By: , August 4, 2013 5:42 pm
Room: Moderated Discussions
Melody Speer (pseudo.delete@this.nym.net) on August 4, 2013 4:11 am wrote:
> Sebastian Soeiro (sebastian_2896.delete@this.hotmail.com) on August 3, 2013 8:23 am wrote:
> > So an instruction asks the LSU to get ahold of "#12345678",
> > and it asks the LSU to translate the virtual address
> > into a physical address (here is a blank. How does it do
> > this? What unit translates the virtual address into
> > a physical address, and how?)
>
> Er... no. The LSU is part of the CPU core proper, and it has two jobs:
>
> 1. Compute the address #12345678
> 2. Stall the processor until the result is ready.
>
> The address #12345678 is then sent to two places. The lower 12 bits (#678)
> are sent to the L1 cache and used to look up several possible cache lines.
>
> At the same time, the upper 20 bits (#12345) are sent to the TLB. I'm going to assume a
> processor with a 64 GB physical address space (like 32-bit x86 processors with PAE), so
> if we get lucky and get a TLB hit, we discover that this corresponds to the physical address
> #abcdef. (If we get a TLB miss, we need to do a page table walk and try again.)
>
> Then we take those upper 24 physical address bits and compare them to the set of candidates found in the
> L1 cache. If we are lucky, one of them matches (#abcdef789 is found in the L1 cache) and we're done.
>
> If the L1 cache misses, we have the full physical address #abcde789 to
> send to higher levels in the cache hierarchy: L2, L3, and main memory.

* [PROVIDED DATA]
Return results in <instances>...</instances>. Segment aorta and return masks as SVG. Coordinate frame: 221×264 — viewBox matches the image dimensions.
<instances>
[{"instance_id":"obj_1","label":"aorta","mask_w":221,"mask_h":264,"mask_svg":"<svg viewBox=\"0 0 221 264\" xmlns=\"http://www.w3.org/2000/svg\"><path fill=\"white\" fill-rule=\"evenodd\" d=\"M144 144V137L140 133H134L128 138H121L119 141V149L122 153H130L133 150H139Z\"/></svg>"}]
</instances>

* [PROBLEMS]
1. In the forum post on address translation, why does the TLB lookup give 24 upper physical address bits for the 20 upper virtual bits? Answer in one to three sentences.
2. Shorten the paragraph of the forum post beginning "The address #12345678 is then sent to two places" into a single sentence that keeps its main facts.
3. Pick up the forum post on address translation after its final sentence and continue it.
The lines above come from a separate source and have no connection to the forum post.

* [EXERCISE ANSWERS]
1. The reply assumes a processor with a 64 GB physical address space, like 32-bit x86 processors with PAE. So a TLB hit maps the upper 20 virtual bits (#12345) to the physical address #abcdef, which supplies 24 upper physical address bits.

2. The address #12345678 goes to two places, and its lower 12 bits (#678) go to the L1 cache to look up several possible cache lines.

3.
>
>
> A typical L1 cache is made up of 64-byte cache lines. In addition to the data,
> each line has a "cache tag": upper address bits (24 bits in my example), a validity
> bit, a dirty bit, and possibly some LRU bits to control cache replacement.
>
> 64 of those lines (4096 bytes) make up a cache way. These are direct-mapped: line 0 starts
> at address 0, line 1 starts at address 64, line 2 starts at address 128, and so on. Line
> 63 starts at address 4032. Thus, for any given low address, there's only one possible cache
> line that could contain that data. (Our example #789 is line 30, which covers addresses #780
> through #7bf.) You can fetch that line and check the high-order bits for a match.
>
> Then (again, I'm using typical numbers) 8 of those ways make up the full 32K L1 cache. When
> given an address, the 8 ways find a candidate cache line in parallel. When they're done,
> the TLB has the upper address bits, and those are checked against the 8 candidates to find
> the correct one. Then the lowest-order bits choose the correct part of that line.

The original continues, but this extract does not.